Regarding the listing of bonds offshore, the Draft Circular requests that issuing organisations should satisfy the conditions for listing securities on foreign stock exchanges as stipulated in Article 15 of Decree No. 14/2007/ND-CP dated 17 January 2007 providing detailed regulations for implementation of a number of articles of the Law on Securities. When an issuing organisation submits its application file for registration of listing to the foreign stock exchange, it must concurrently submit to the SSC and to the domestic stock exchange (if the issuing organisation has its securities listed there) the following documents:

  • A copy of the application for listing on the foreign stock exchange
  • Decision of the general meeting of shareholders on listing the securities overseas
  • Audited financial statements prepared pursuant to Vietnamese accounting standards; audited financial statements prepared at the request of the foreign securities market administrative body; and explanatory statements certified by the auditing organisation approved by the SSC on items where there are differences (if any) in financial statements which arise from discrepancies between accounting standards
  • Standard form document disclosing information on the listing to be made

The Ministry of Finance on 15 January 2010 released Circular No. 09/2010/TT-BTC guiding publicising in the securities market to replace Circular No. 38/2007/TT-BTC dated 18 April 2007 with stricter and more requirements on information to be disclosed.
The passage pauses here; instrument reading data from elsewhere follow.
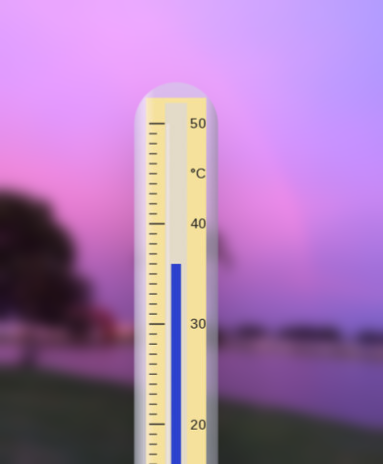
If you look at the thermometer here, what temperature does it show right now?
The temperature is 36 °C
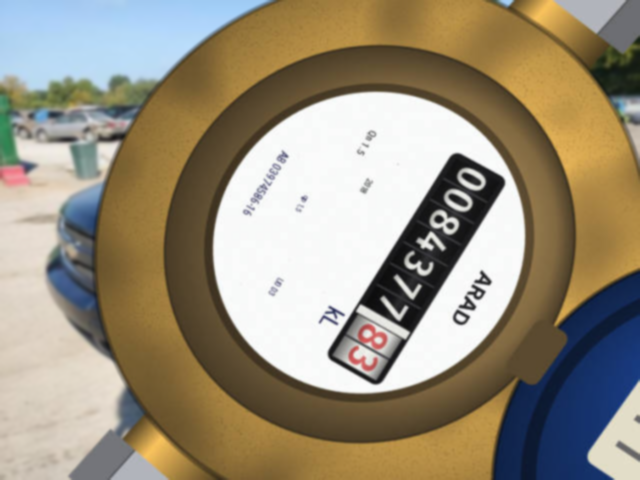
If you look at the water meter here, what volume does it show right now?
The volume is 84377.83 kL
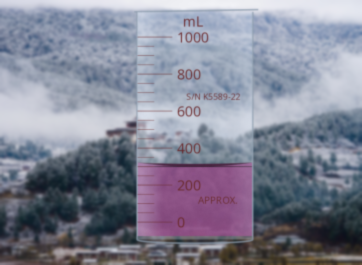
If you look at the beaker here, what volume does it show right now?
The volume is 300 mL
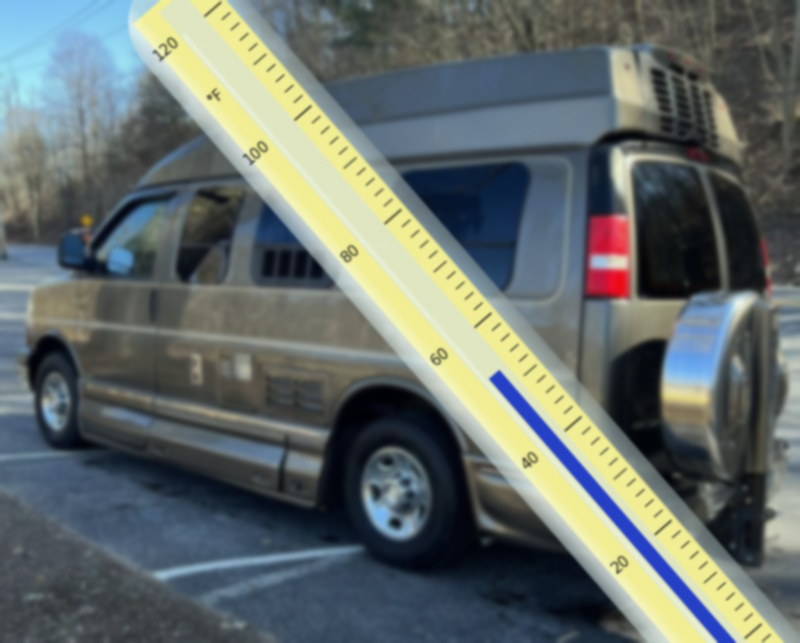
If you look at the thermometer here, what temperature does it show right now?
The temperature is 53 °F
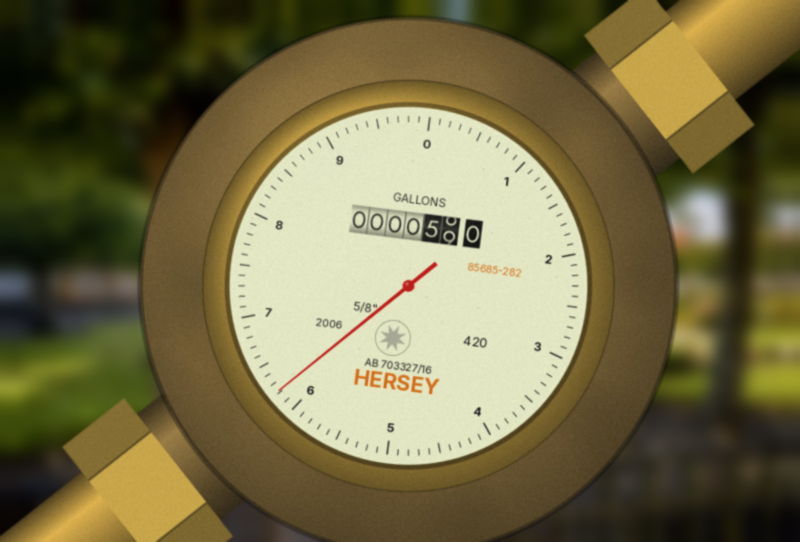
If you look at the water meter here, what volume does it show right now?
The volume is 586.2 gal
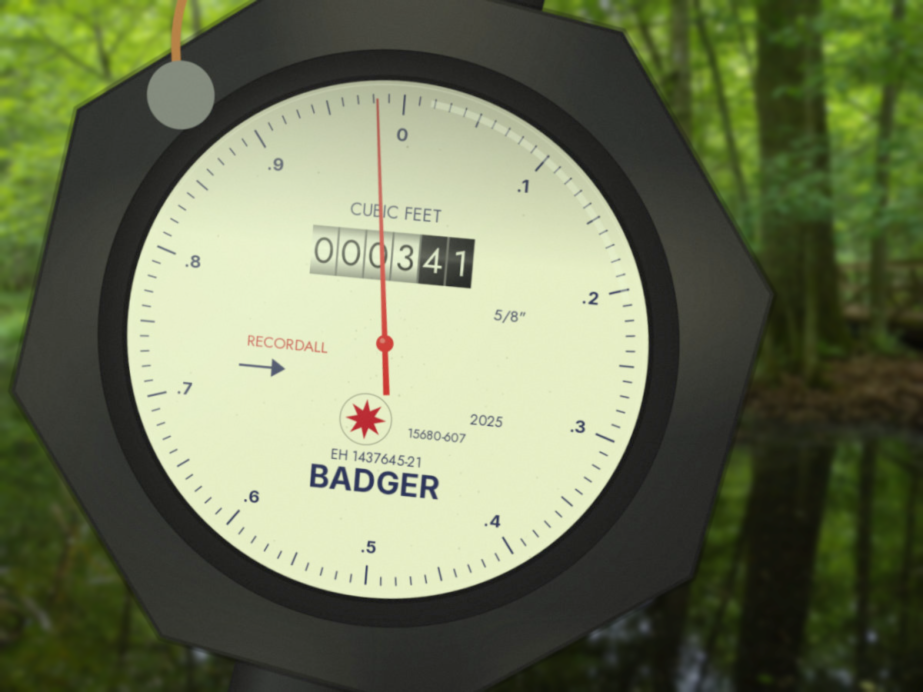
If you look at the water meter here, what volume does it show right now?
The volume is 340.98 ft³
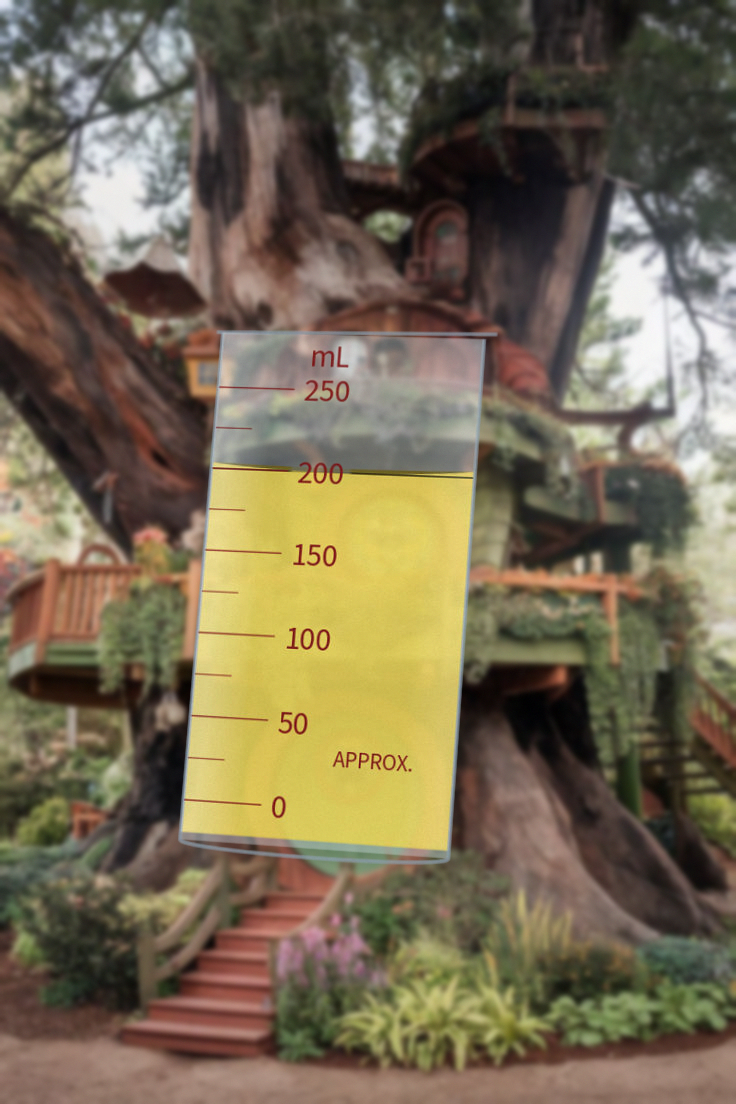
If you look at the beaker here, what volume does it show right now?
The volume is 200 mL
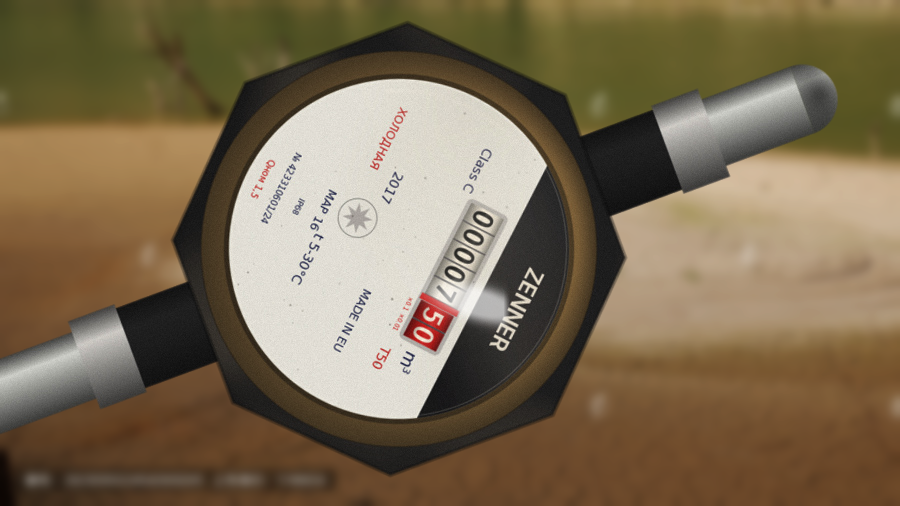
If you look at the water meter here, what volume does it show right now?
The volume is 7.50 m³
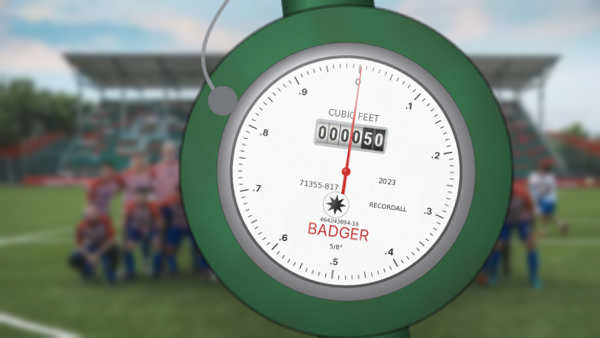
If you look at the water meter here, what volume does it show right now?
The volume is 50.00 ft³
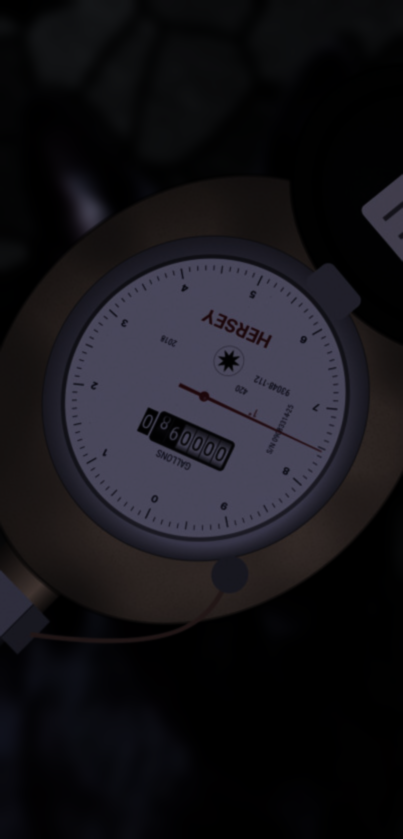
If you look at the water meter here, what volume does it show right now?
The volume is 977.5 gal
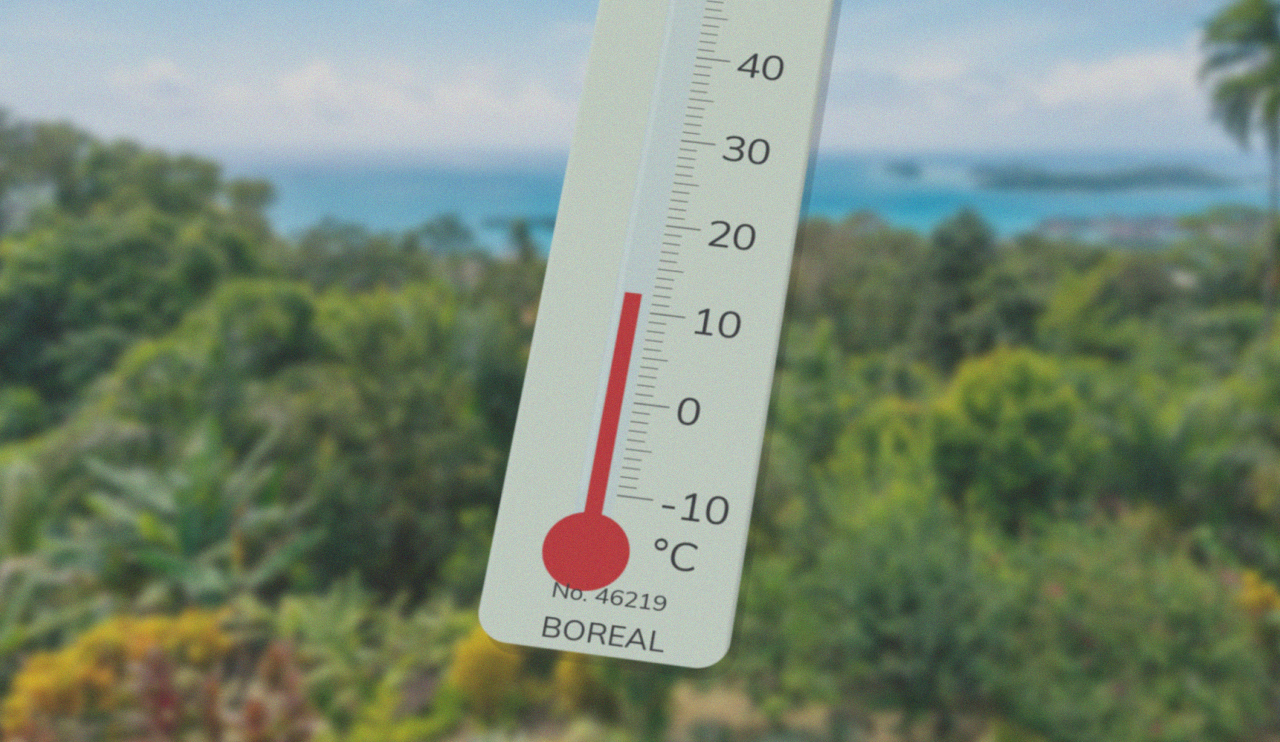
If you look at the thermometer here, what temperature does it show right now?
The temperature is 12 °C
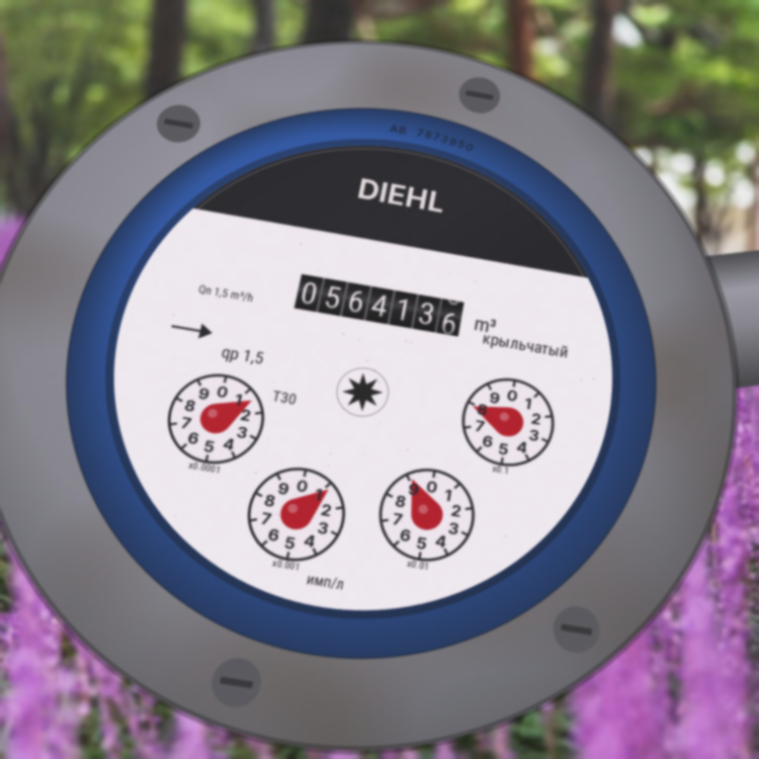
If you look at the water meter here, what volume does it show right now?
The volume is 564135.7911 m³
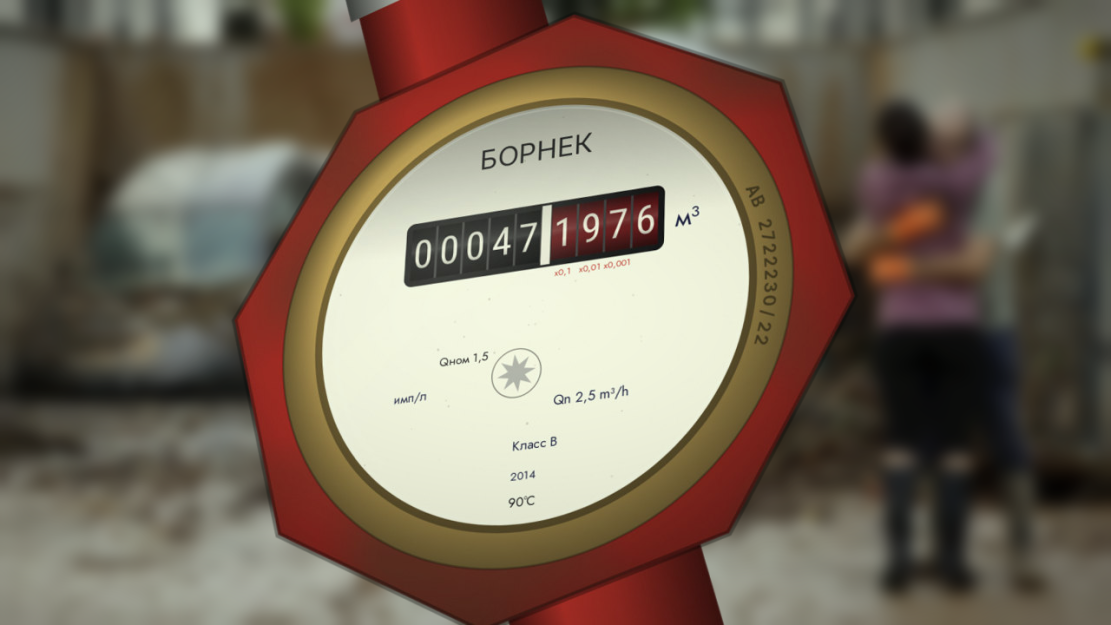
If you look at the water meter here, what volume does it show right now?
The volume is 47.1976 m³
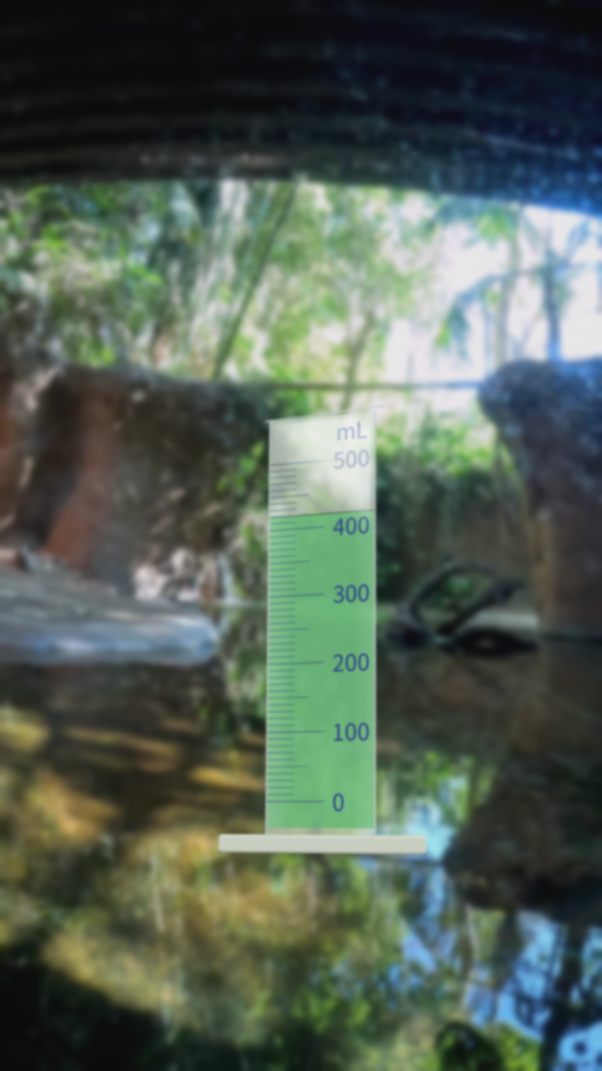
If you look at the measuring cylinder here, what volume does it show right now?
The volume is 420 mL
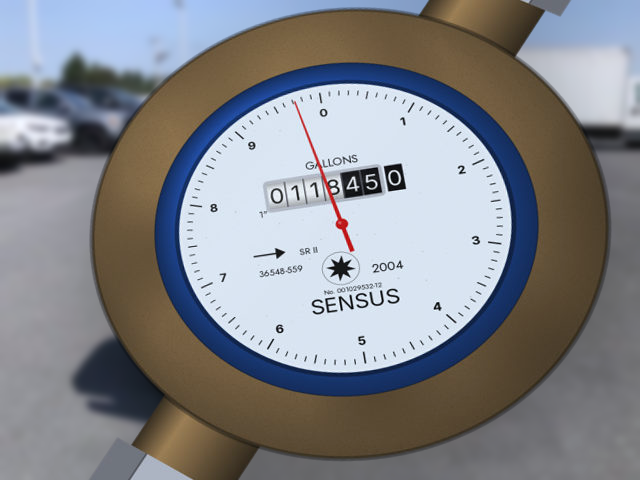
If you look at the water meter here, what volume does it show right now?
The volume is 118449.7 gal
Under this newly-issued piece of legislation, enterprises when listing shares will have to explain about their profit after tax in the previous year.

In addition to the foregoing, with the regulatory flexibility as shown in Decree 53 and its implementing circular, Vietnamese enterprises will have the ability to become more regional or global. For example, by listing on the Hong Kong stock exchange. This would give Vietnamese enterprises more exposure at this stock exchange, currently ranked world number one in IPO fund raising and number seven in terms of market capitalisation.

However, to be on the safe side and for extra comfort, bondholders should insist on an arbitration clause, bearing in mind that Vietnam is a signatory of the New York Convention and as such, the country recognises foreign arbitral awards.